As regards the 1st Plaintiff, his claim as heir is by virtue of being son of the 2nd Plaintiff. This Court finds that he is also not an heir for two reasons. Firstly, the 2nd Plaintiff having been found not to have been a wife of the Deceased, the 1st Plaintiff cannot also be found to be son of the Deceased, as he claimed to have been a son of the 2nd Plaintiff and Deceased arising from an alleged marriage between the two which was found not to exist.
Secondly, DW2 gave evidence that the 1st Plaintiff was not a biological son of his brother David Nzioka Kitili let alone of the Deceased, and that the 2nd Plaintiff came with the said 1st Plaintiff when she got married to David Nzioka Kitili . These averments were not denied by the 2nd Plaintiff, and the 1st Plaintiff when cross-examined on the issue stated that he did not know who his biological father is. Therefore, the 1st Plaintiff not being a blood relative of the deceased cannot be an heir within the permitted degrees of consanguinity under section 39 of the Law of Succession Act .
The Plaintiffs sought to rely on the provisions of section 26 of the Law of Succession Act seeking reasonable provision on account that the evidence showed that they were dependants of the deceased. Section 26 of the Law of Succession Act provides as follows:
“Where a person dies after the commencement of this Act, and so far as succession to his property is governed by the provisions of this Act, then on the application by or on behalf of a dependant, the court may, if it is of the opinion that the disposition of the deceased’s estate effected by his will, or by gift in contemplation of death, or the law relating to intestacy, or the combination of the will, gift and law, is not such as to make reasonable provision for that dependant, order that such reasonable provision as the court thinks fit shall be made for that dependant out of the deceased’s net estate.”

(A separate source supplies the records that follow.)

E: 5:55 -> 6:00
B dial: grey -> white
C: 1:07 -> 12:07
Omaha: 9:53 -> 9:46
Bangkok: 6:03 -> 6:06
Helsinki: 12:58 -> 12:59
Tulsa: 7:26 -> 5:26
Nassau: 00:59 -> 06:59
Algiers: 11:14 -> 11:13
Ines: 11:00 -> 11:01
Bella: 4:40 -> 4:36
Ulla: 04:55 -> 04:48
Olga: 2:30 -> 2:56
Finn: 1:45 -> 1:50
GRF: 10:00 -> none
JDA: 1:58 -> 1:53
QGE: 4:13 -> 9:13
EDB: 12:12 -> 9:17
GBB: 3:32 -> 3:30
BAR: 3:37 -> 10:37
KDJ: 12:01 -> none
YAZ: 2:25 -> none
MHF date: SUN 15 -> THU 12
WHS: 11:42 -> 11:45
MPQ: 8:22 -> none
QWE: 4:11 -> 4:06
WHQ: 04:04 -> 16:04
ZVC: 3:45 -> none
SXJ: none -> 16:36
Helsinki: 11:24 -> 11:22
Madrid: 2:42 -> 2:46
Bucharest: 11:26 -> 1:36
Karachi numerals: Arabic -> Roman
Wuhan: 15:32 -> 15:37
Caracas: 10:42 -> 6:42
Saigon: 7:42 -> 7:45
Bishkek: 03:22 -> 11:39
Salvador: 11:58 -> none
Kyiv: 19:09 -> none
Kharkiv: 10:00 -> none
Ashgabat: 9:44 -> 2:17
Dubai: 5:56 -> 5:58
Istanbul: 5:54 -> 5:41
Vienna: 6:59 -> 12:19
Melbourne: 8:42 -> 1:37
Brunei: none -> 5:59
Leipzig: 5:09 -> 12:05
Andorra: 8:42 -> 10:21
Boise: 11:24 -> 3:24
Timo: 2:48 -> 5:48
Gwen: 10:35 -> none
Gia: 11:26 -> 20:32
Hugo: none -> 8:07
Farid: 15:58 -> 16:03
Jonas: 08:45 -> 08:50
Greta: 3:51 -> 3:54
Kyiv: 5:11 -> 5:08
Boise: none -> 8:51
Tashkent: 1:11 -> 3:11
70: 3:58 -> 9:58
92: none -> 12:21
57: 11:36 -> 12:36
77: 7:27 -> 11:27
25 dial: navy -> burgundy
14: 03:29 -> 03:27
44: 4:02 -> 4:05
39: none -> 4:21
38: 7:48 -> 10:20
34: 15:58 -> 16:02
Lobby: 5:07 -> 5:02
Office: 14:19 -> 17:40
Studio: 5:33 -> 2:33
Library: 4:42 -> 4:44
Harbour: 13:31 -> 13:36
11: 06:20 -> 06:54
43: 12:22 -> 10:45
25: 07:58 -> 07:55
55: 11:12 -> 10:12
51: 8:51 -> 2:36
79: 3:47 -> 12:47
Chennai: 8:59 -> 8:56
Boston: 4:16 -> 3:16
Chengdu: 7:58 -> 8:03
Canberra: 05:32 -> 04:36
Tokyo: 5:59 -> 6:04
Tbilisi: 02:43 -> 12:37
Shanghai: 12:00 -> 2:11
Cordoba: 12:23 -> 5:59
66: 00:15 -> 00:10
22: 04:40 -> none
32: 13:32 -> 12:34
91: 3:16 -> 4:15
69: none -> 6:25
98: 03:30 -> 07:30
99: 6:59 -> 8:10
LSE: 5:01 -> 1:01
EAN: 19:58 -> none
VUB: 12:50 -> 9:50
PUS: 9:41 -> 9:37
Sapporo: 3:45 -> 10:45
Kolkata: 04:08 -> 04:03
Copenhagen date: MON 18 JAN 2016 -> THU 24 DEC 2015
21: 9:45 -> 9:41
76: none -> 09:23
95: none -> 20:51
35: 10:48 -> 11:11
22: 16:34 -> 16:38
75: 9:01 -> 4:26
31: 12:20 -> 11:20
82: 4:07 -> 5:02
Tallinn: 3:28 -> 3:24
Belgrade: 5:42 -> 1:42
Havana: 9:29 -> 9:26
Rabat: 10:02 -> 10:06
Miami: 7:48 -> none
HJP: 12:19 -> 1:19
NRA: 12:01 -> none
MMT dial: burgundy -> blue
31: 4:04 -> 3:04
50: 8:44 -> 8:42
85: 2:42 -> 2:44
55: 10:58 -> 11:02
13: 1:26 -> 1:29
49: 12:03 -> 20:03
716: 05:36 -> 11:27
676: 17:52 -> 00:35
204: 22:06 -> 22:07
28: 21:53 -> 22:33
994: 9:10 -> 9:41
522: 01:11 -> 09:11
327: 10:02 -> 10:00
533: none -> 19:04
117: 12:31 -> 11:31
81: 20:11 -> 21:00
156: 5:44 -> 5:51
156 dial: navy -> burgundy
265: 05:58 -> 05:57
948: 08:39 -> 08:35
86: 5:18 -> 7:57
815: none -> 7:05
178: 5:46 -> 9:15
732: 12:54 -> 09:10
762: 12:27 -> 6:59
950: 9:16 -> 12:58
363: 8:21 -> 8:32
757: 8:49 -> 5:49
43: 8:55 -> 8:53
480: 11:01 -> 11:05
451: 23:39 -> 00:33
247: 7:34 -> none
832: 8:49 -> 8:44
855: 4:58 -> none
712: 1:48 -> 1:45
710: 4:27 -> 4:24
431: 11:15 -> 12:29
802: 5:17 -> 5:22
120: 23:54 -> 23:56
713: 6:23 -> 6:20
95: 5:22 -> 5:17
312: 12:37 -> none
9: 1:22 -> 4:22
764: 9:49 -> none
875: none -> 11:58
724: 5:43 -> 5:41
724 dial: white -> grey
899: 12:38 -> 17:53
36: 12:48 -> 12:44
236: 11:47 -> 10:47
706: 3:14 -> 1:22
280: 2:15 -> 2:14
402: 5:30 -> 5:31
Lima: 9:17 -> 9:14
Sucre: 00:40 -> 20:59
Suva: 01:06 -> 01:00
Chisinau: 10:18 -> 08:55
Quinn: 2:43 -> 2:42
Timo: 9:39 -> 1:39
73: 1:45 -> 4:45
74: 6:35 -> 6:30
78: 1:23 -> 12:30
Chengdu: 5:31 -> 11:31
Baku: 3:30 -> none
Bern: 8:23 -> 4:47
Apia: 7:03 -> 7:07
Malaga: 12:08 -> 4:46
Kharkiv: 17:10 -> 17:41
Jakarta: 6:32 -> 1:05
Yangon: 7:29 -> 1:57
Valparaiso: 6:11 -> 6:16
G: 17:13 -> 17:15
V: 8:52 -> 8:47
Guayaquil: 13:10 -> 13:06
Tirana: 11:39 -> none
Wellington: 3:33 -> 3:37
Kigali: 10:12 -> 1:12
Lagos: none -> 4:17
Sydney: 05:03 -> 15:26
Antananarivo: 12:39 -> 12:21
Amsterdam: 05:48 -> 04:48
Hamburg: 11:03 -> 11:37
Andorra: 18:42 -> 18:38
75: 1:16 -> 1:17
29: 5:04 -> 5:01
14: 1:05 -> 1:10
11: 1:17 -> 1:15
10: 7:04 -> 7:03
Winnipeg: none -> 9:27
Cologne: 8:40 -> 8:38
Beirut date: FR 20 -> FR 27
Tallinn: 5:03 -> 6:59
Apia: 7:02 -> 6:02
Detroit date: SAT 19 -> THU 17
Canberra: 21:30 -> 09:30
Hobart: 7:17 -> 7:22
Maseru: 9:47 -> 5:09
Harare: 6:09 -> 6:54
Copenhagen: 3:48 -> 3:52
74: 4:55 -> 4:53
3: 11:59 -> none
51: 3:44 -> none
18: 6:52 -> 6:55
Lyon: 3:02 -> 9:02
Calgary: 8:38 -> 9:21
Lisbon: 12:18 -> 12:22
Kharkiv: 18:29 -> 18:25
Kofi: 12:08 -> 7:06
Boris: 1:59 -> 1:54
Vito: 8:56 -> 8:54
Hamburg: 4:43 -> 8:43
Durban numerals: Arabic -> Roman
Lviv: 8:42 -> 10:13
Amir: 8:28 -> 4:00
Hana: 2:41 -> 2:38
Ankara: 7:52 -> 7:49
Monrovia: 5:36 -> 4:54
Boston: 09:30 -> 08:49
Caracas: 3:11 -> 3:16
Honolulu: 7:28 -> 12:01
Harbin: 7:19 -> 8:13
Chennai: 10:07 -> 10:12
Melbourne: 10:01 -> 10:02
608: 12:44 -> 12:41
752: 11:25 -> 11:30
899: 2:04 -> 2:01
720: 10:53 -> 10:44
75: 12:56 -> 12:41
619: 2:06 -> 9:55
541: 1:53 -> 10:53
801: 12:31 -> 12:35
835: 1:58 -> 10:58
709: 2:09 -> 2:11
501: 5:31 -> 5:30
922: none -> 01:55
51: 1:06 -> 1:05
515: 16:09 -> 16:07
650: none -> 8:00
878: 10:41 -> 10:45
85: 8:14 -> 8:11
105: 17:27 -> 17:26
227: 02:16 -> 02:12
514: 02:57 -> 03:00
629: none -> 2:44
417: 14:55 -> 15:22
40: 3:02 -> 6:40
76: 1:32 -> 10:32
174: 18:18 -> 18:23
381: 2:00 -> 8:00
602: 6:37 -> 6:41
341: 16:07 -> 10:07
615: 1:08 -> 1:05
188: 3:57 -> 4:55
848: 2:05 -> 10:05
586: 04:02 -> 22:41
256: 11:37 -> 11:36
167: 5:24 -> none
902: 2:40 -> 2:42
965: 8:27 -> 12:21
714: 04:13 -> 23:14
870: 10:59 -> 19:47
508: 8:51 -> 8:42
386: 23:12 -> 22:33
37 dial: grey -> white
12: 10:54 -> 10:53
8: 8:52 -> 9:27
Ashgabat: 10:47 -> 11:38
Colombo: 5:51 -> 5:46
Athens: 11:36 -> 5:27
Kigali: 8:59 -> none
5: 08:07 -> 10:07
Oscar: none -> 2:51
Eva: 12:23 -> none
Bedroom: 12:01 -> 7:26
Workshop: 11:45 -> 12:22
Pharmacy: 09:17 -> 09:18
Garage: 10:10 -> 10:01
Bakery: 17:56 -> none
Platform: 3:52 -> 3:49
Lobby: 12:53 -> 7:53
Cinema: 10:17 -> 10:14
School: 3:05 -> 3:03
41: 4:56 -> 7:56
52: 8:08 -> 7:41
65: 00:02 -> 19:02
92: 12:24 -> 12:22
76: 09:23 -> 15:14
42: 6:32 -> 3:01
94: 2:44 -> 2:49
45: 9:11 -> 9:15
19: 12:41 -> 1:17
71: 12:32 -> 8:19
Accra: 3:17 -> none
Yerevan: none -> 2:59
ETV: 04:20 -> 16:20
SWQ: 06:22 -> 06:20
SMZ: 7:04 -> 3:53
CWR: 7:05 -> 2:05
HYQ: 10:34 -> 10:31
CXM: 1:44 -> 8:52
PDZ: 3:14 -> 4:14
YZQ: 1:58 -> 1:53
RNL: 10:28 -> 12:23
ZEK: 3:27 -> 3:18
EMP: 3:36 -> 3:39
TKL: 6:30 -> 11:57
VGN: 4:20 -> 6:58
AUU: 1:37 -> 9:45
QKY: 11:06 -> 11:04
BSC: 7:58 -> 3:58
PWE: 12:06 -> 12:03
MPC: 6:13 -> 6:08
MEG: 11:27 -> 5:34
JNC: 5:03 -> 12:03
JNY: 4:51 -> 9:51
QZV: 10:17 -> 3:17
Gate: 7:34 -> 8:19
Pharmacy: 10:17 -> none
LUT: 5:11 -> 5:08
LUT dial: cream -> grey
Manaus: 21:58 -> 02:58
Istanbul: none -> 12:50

An application under section 26 can therefore only be brought by a dependant, who is defined under section 29 of the Law of Succession Act as follows:
“For the purposes of this Part,"dependant"means—
(a) the wife or wives, or former wife or wives, and the children of the deceased whether or not maintained by the deceased immediately prior to his death;
(b) such of the deceased’s parents, step-parents, grand-parents, grandchildren, step-children, children whom the deceased had taken into his family as his own, brothers and sisters, and half-brothers and half-sisters, as were being maintained by the deceased immediatelyprior to his death; and
(c) where the deceased was a woman, her husband if he was being maintained by her immediately prior to the date of her death.”
It is clear that under the said section, a person who claims to be a dependant of a deceased must be related to the deceased through either blood or marriage,and must fall within the categories of person listed in section 29. This Court has found that the Plaintiffs were not the wife or son of the deceased , and this finding puts them outside this category of persons who can claim to be dependants of the Deceased for purposes of reasonable provision.
Lastly, having been found not to have been heirs of the deceased, none of the Deceased properties is held for the 1st and 2nd Plaintiff’s benefit as they are not entitled to inherit the same.
The Plaintiffs Originating Summons dated 3rd December 1998 is accordingly found not to have merit and is dismissed with no order as to costs.
Orders accordingly.
Dated, signed and delivered in open court at Machakos this 5th day of April 2017.